On March 24, 2017, the DC Circuit heard oral arguments on the defendants’ appeal, which again focused on the merging parties’ efficiencies defense. The court has not given any indication on when it might rule on the appeal.

Whatever the merits of their position, the parties in Anthem/Cigna had the misfortune of attempting a merger that was heavily dependent upon a successful efficiencies defense at a time when judicial and enforcement receptivity to such a defense was decidedly tepid. Certainly, DOJ’s challenge was predicated on the unique facts of the merger as a whole, and their view was corroborated by the district court. But the broader context in which DOJ’s challenge took place was one of skepticism of merger benefits generally, and the efficiencies defense specifically.

So what of the future? Are we in a world where enforcers and courts will continue to express skepticism of the efficiencies that can flow from a merger? On the judicial front, the picture is unclear. Decisions like those in St. Luke’s and Penn State Hershey suggest an uphill battle for merging parties. But at this year’s ABA Antitrust Section Spring Meeting, Judge Sullivan of the US District Court for the District of Columbia stated that, in his court, efficiencies will continue to be an important factor. The DC Circuit will have an opportunity to add its views on the subject when it decides the Anthem/Cigna case. Regardless of the outcome of that case, however, we are unlikely to see a sea-change in judicial attitudes towards efficiencies in the near future.
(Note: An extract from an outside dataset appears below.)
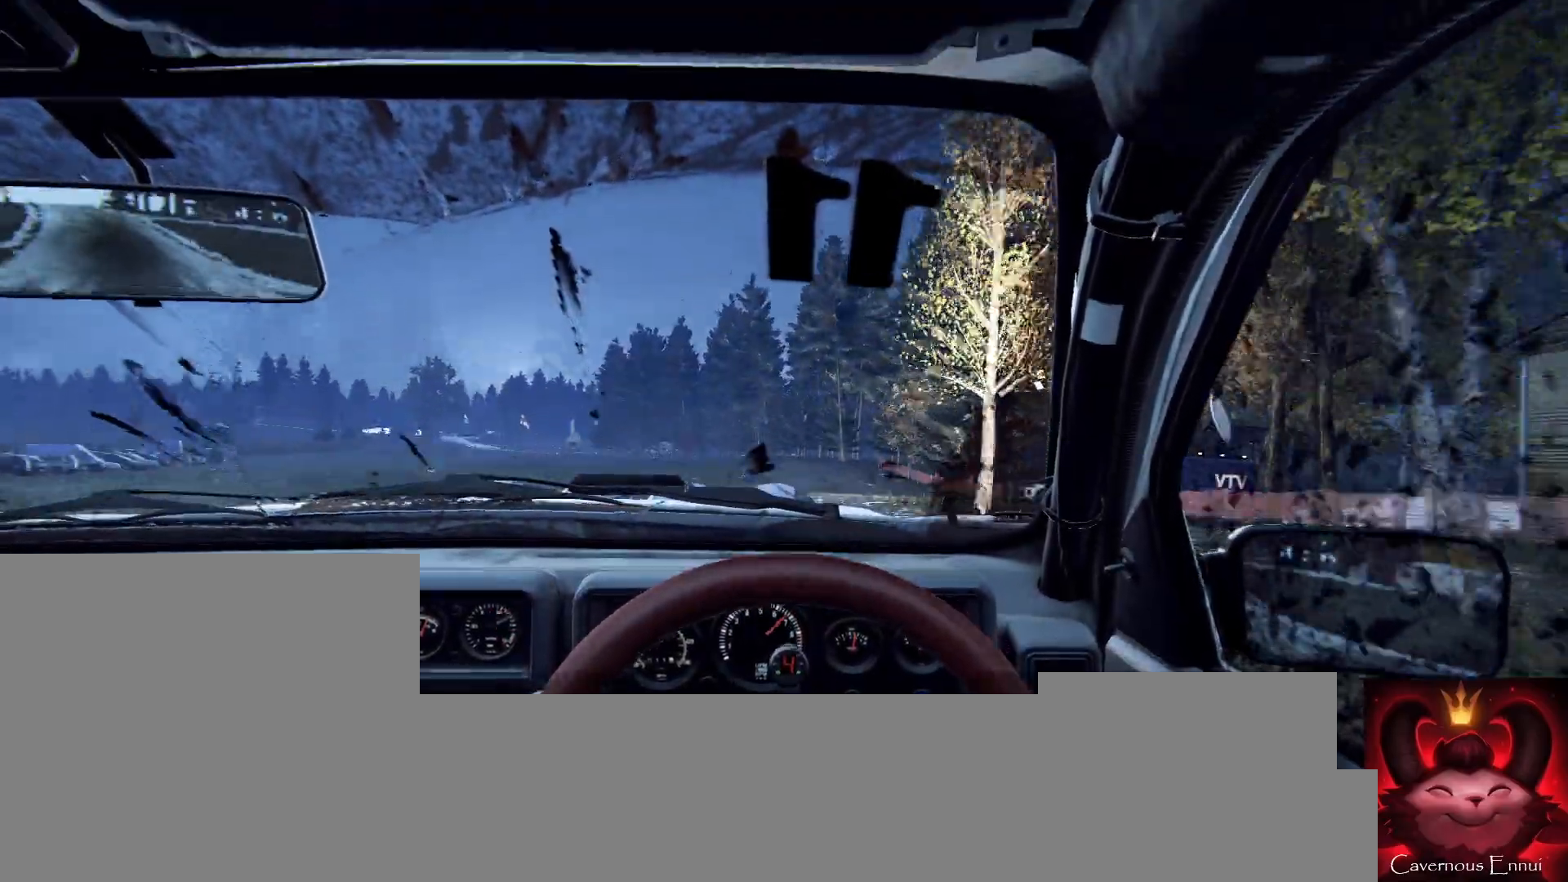
{"buttons": [], "left_stick": "center", "right_stick": "center", "events": [[33, "left_stick", "center"], [200, "right_stick", "center"], [233, "left_stick", "right"], [433, "left_stick", "center"]]}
The near-term outlook for merging parties appearing in front of the Antitrust Division might be more optimistic, however. The previous Antitrust Division leadership took such a sharply negative tone in criticizing merger benefits that it seems plausible that the incoming Division leadership may revert to a position more in line with historical norms and espouse a more balanced approach. One area where parties could benefit from such an approach would be the recognition of efficiencies in a different market from the one in which the deal raises competitive concerns. Large, complex mergers often promise benefits across a wide array of relevant markets, even if they potentially raise competition concerns in only a few. A greater respect for transaction benefits generally could lead to increased efforts to rely less on full-stop merger challenges, and more on targeted divestitures that address competition concerns while leaving these other efficiencies in place. The approach of the incoming administration remains to be seen, but there is hope that an appropriate respect for the beneficial potential of mergers may lead to an enforcement perspective that allows for continued vigorous enforcement alongside the realization of procompetitive efficiencies.